Identify a bias or error that might occur in a study where researchers used random digit dialing to ask 1003 US adults their plans on working during retirement.

What about those who do not have phones?

Could it be that you don't know if you are calling adults? Or maybe the adults should all be the same age?

In this study where random digit dialing is used to gather information about the retirement plans of US adults, one possible bias or error that might occur is selection bias.

Selection bias refers to the distortion of research results caused by the way participants are selected for inclusion in the study. In this case, using random digit dialing may lead to biases because it relies solely on phone numbers that are randomly generated. As a result, certain groups of people may be under or overrepresented in the sample, leading to a biased sample that does not accurately represent the broader population of US adults.
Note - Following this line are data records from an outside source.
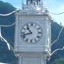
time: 10:42
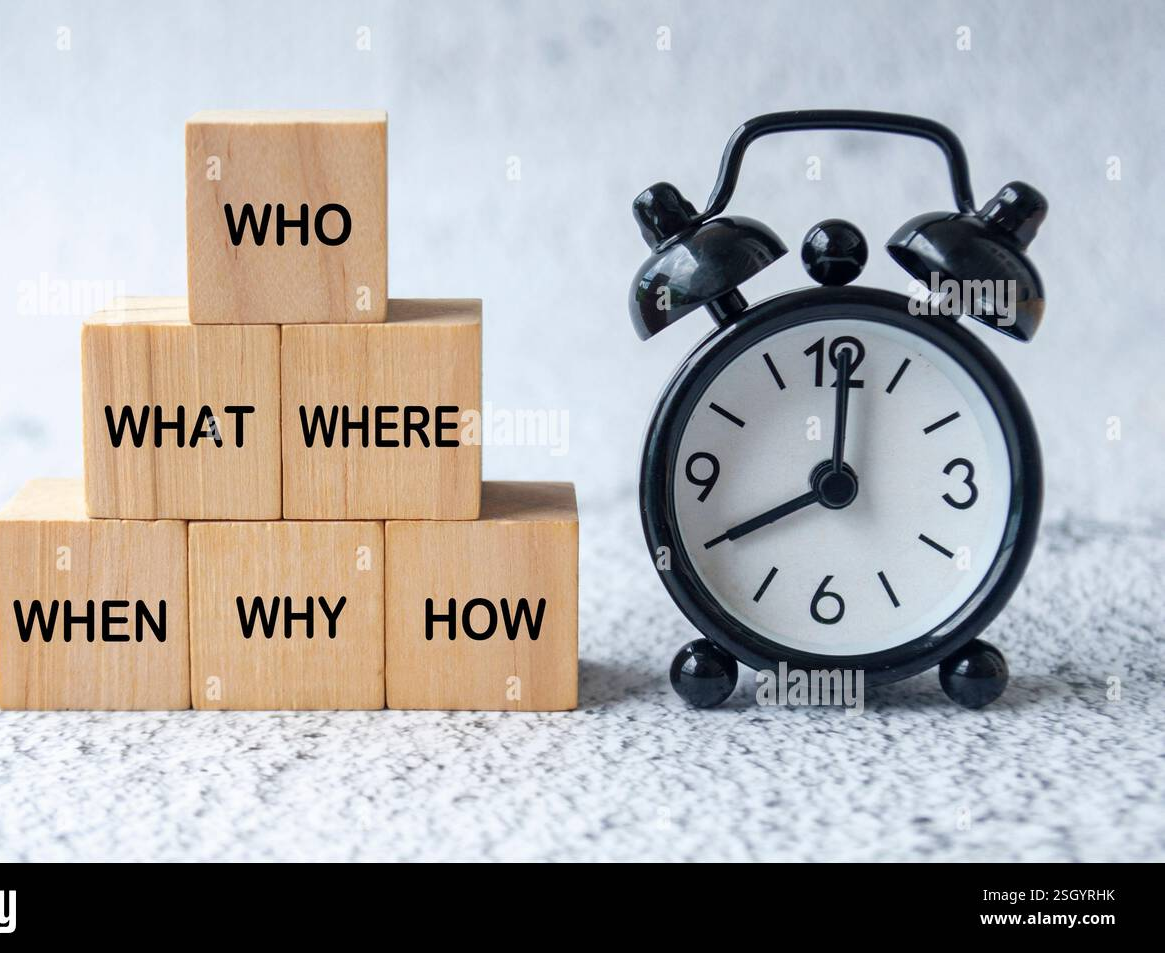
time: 8:00
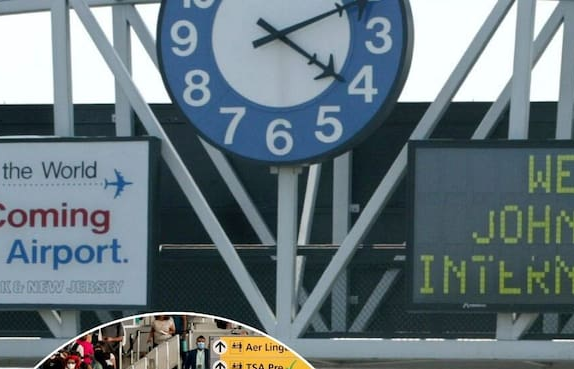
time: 4:10
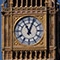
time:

For example, individuals without landlines or those who rely solely on cell phones may be excluded from the sample. This could lead to an underrepresentation of younger demographics, who are more likely to use mobile phones as their primary means of communication. Similarly, individuals without access to telephones or those who do not answer unfamiliar numbers may also be excluded, which could introduce additional biases.

To reduce selection bias, researchers using random digit dialing should ensure that they use proper sampling techniques to ensure a more representative sample. For example, they may need to account for the exclusion of certain demographics and adjust their analysis accordingly. Additionally, researchers should consider using multiple modes of data collection, such as online surveys or in-person interviews, to reach a wider range of participants and mitigate the limitations associated with random digit dialing.